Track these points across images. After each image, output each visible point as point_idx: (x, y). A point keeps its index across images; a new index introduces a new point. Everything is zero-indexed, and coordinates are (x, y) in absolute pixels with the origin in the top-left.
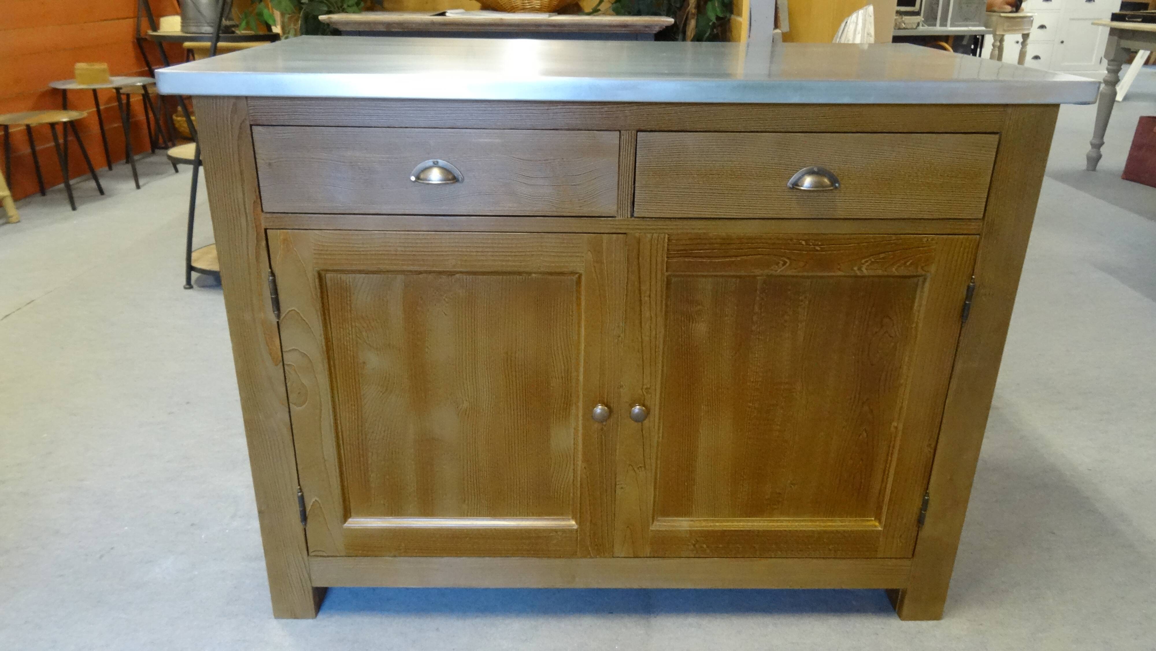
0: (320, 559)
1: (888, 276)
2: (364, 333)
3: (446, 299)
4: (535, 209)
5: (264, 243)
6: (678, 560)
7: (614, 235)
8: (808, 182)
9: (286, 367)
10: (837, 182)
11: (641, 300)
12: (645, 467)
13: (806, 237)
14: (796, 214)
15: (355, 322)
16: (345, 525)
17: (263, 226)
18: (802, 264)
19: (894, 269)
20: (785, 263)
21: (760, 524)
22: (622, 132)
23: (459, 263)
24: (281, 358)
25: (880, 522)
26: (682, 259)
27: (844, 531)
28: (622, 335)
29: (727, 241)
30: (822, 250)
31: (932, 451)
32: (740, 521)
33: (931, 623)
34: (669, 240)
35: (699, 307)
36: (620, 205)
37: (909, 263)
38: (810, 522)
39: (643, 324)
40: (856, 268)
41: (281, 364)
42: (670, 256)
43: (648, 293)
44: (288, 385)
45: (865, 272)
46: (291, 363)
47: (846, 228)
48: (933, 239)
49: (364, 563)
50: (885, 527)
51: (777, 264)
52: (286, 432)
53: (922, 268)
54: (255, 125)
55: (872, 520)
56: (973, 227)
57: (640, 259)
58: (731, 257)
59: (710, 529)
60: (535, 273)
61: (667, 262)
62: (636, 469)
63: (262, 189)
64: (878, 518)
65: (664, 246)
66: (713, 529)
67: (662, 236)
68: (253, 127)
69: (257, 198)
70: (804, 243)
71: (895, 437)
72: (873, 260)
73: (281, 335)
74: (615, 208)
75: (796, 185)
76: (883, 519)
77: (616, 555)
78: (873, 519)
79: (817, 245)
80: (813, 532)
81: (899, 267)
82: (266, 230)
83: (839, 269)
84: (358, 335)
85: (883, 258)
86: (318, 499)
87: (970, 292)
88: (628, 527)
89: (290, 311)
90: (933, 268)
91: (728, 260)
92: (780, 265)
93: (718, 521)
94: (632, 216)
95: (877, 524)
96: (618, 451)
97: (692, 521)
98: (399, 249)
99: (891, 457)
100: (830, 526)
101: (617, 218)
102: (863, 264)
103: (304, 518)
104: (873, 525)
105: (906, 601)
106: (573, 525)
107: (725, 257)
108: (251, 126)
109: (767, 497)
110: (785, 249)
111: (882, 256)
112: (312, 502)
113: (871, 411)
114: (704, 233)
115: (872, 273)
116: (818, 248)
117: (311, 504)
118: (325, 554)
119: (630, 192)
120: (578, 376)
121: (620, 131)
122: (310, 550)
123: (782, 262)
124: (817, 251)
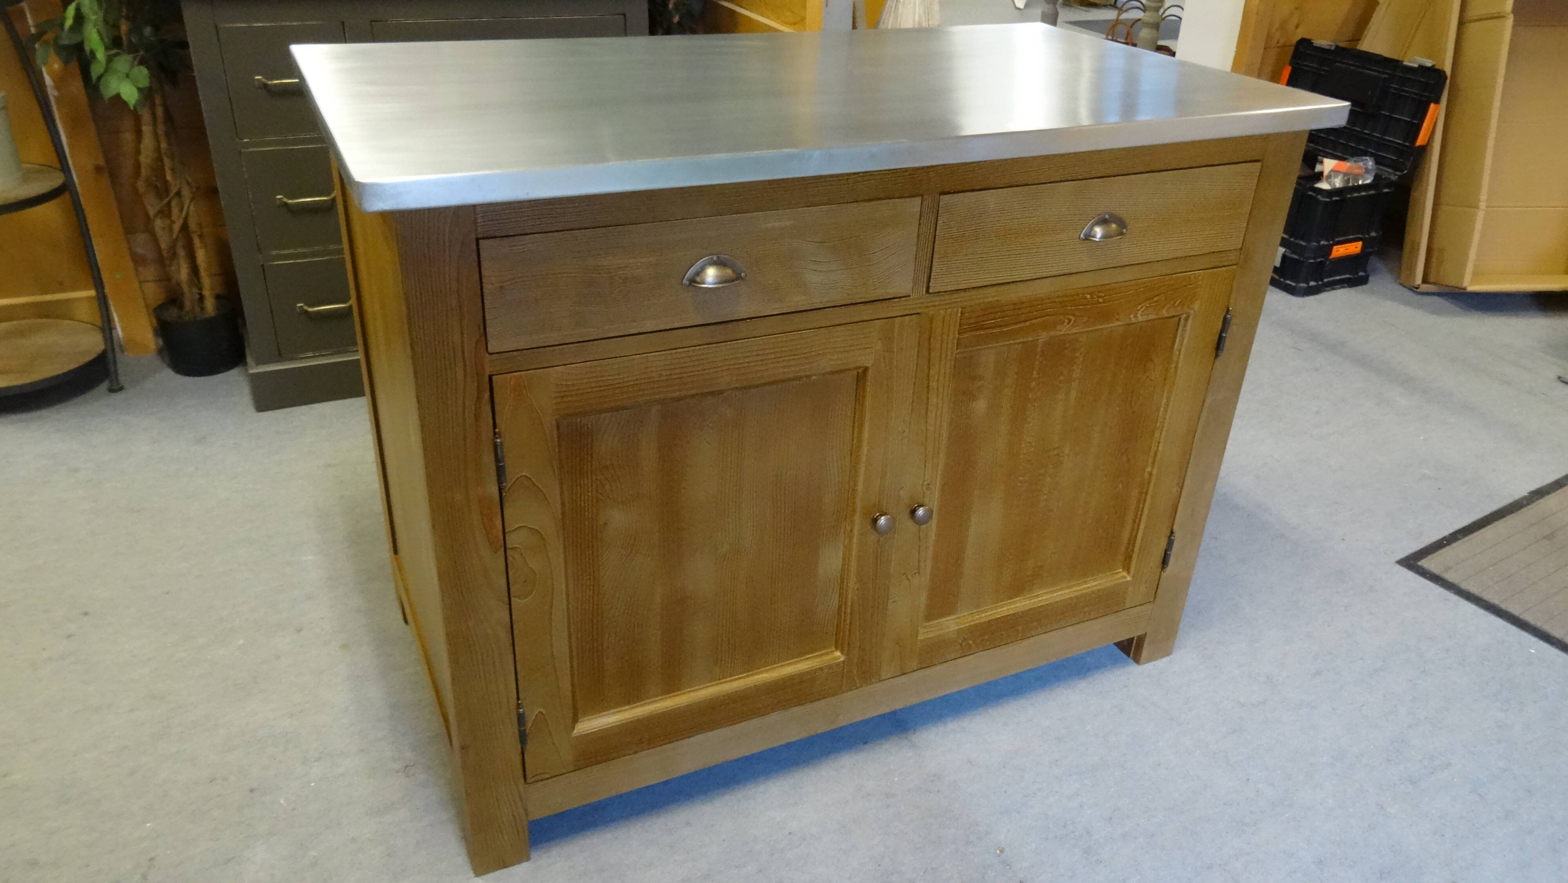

··········

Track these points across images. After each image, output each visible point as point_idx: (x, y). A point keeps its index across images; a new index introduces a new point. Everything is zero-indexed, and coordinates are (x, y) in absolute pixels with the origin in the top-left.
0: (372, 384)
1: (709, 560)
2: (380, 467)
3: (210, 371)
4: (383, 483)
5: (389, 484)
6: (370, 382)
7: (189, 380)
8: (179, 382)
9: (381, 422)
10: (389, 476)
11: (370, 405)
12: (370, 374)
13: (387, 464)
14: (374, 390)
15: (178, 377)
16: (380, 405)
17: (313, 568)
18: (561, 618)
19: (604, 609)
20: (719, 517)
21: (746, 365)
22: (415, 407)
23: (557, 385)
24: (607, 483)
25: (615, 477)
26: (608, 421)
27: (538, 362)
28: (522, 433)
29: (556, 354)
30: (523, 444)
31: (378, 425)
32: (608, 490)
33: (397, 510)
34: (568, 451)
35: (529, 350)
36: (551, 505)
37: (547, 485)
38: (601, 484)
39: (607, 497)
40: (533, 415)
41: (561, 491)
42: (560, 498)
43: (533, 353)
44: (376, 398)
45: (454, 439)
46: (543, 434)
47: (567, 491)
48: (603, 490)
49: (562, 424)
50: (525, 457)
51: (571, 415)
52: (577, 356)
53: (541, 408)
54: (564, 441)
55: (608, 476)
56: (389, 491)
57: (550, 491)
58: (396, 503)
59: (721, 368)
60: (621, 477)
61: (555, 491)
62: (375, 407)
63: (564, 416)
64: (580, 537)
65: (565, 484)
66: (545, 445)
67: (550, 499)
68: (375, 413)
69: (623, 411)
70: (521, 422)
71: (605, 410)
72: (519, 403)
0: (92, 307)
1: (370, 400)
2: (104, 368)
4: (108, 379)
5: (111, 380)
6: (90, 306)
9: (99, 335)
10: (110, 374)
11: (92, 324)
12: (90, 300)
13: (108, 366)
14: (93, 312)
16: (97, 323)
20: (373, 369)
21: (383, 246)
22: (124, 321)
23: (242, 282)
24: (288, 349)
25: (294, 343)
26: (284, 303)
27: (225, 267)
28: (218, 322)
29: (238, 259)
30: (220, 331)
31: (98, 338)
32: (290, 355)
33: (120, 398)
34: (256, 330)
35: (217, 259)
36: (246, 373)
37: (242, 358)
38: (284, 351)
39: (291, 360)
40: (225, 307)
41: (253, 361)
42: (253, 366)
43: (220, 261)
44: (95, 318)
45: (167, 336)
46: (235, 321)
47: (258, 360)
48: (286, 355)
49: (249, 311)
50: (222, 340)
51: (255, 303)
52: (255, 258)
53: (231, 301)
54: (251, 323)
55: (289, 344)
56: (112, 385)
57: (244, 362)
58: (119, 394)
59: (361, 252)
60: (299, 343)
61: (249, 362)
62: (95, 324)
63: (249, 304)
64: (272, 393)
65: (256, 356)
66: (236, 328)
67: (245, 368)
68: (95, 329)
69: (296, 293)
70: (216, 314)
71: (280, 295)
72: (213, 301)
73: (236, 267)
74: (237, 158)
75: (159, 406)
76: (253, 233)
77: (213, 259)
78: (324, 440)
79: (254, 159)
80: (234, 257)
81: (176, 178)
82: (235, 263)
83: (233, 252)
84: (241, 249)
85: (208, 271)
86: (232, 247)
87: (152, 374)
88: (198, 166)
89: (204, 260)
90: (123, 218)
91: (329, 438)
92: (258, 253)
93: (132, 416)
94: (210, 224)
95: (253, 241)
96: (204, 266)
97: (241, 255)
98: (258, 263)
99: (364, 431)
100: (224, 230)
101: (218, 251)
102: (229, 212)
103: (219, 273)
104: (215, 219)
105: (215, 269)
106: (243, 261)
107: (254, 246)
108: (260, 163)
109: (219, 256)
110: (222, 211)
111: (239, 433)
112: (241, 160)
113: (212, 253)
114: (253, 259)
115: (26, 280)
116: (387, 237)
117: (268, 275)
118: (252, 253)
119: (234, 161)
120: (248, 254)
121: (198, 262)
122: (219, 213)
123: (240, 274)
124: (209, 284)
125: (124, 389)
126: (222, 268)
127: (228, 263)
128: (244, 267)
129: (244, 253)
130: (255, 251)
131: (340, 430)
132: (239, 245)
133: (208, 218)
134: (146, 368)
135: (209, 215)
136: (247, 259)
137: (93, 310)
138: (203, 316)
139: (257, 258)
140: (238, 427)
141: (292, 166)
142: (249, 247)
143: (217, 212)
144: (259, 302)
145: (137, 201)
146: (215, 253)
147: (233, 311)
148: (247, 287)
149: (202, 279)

··········

> Exercise:
Going down the listing above, begin printing at the line with "106: (243, 261)" and finish with the line with "126: (222, 268)", exactly as they appear.

> Answer section:
106: (243, 261)
107: (254, 246)
108: (260, 163)
109: (219, 256)
110: (222, 211)
111: (239, 433)
112: (241, 160)
113: (212, 253)
114: (253, 259)
115: (26, 280)
116: (387, 237)
117: (268, 275)
118: (252, 253)
119: (234, 161)
120: (248, 254)
121: (198, 262)
122: (219, 213)
123: (240, 274)
124: (209, 284)
125: (124, 389)
126: (222, 268)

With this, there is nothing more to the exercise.